Afghanistan’s Regressive Turn Under the Taliban in Late 2025
Institutionalized Punishment and Public Flogging
The final quarter of 2025 underscored Afghanistan’s deepening descent into systematic repression under the Taliban. Between October 1 and December 31, 287 individuals, including 30 women and four minors, faced public floggings for alleged offenses such as adultery, extramarital relations, homosexuality, and theft, according to the UNAMA human rights report. Many were also sentenced to 10 months to six years in prison. By using stadiums and public squares for these punishments, the Taliban transformed civil spaces into arenas of intimidation, signaling the consolidation of retributive justice as a central instrument of ideological enforcement. Public executions continued, with two documented this quarter, exemplifying the regime’s reliance on extreme visibility to reinforce compliance.
Gender Exclusion and Humanitarian Paralysis
Afghan women faced systematic erasure from public and professional life. Since September 2025, women, including UN staff and contractors, have been barred from all UN premises nationwide, severely disrupting humanitarian operations such as earthquake relief and refugee support. Concurrently, bans on girls’ higher education, female medical examinations, and beauty salons curtailed economic participation, exacerbating healthcare deficits and long-term social exclusion.
Codifying Control: PVPV Law and Moral Policing
The 2024 Law on the Propagation of Virtue and Prevention of Vice (PVPV) formalized pervasive social control. Between October and December, UNAMA documented at least 520 arbitrary arrests for dress code and behavior “violations.” By deputizing men as enforcers within households, the regime expanded surveillance into domestic spaces, restricting freedom of movement and access to healthcare, and embedding fear across society.
Minorities and Vulnerable Communities
Ethnic and religious minorities,including Hazara Shias and Ismailis,faced systematic violence, intimidation, and coercion across multiple provinces. Reports indicate targeted killings, forced displacement, and social exclusion designed to erode community cohesion and instill fear. The Taliban’s policies have restricted access to education, healthcare, and livelihoods for these groups, effectively marginalizing them from public and economic life. These measures demonstrate a calculated strategy to enforce ideological conformity, weaken potential opposition, and exploit existing societal divisions, ensuring that vulnerable populations remain politically and socially disenfranchised while reinforcing the regime’s control over Afghan society.

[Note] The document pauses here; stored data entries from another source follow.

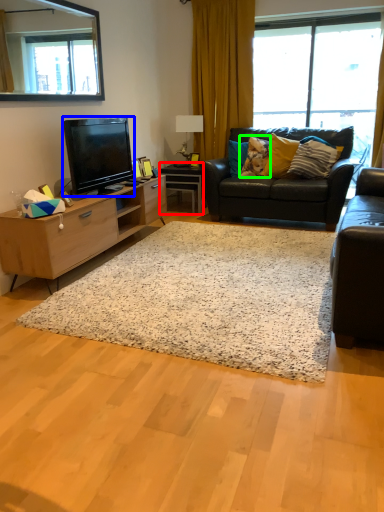
Question: Which object is the farthest from desk (highlighted by a red box)? Choose among these: television (highlighted by a blue box) or pillow (highlighted by a green box).

Choices:
 (A) television
 (B) pillow

Answer: (A)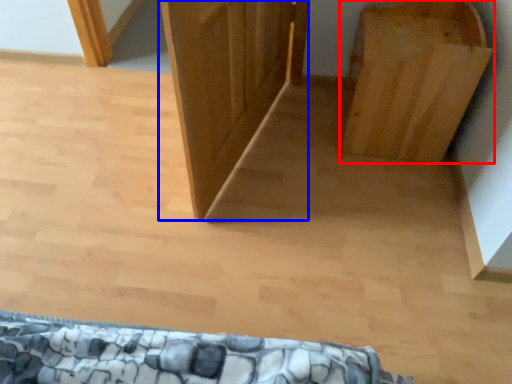
Question: Which object is closer to the camera taking this photo, furniture (highlighted by a red box) or door (highlighted by a blue box)?

Choices:
 (A) furniture
 (B) door

Answer: (B)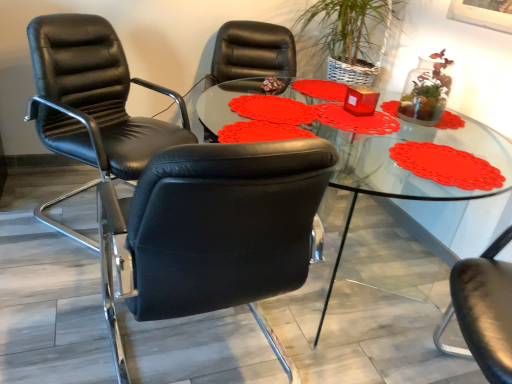
The height and width of the screenshot is (384, 512). I want to click on free space in front of black leather chair at left, which is the 2th chair from front to back, so click(x=53, y=287).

International Accountability Measures
Global mechanisms are mobilizing to hold the Taliban accountable, with the International Court of Justice (ICJ) and International Criminal Court (ICC) investigating gender-based persecution and crimes against humanity. However, these efforts remain slow and largely ineffective on the ground, allowing the Taliban to exploit delays and ambiguities to entrench repressive laws. CEDAW-based initiatives and arrest warrants target top leadership, signaling international intent, yet limited enforcement capacity has enabled the regime to consolidate power and systematically expand social control.
Conclusion
Late 2025 represents a period of systematic regression in Afghanistan, marked by institutionalized corporal punishment, gender-based exclusion, and the targeting of vulnerable communities. The Taliban’s governance model hinges on ideological control and social repression. Effective change requires sustained international oversight, legal accountability, and support for humanitarian operations to protect women, minorities, and other at-risk populations.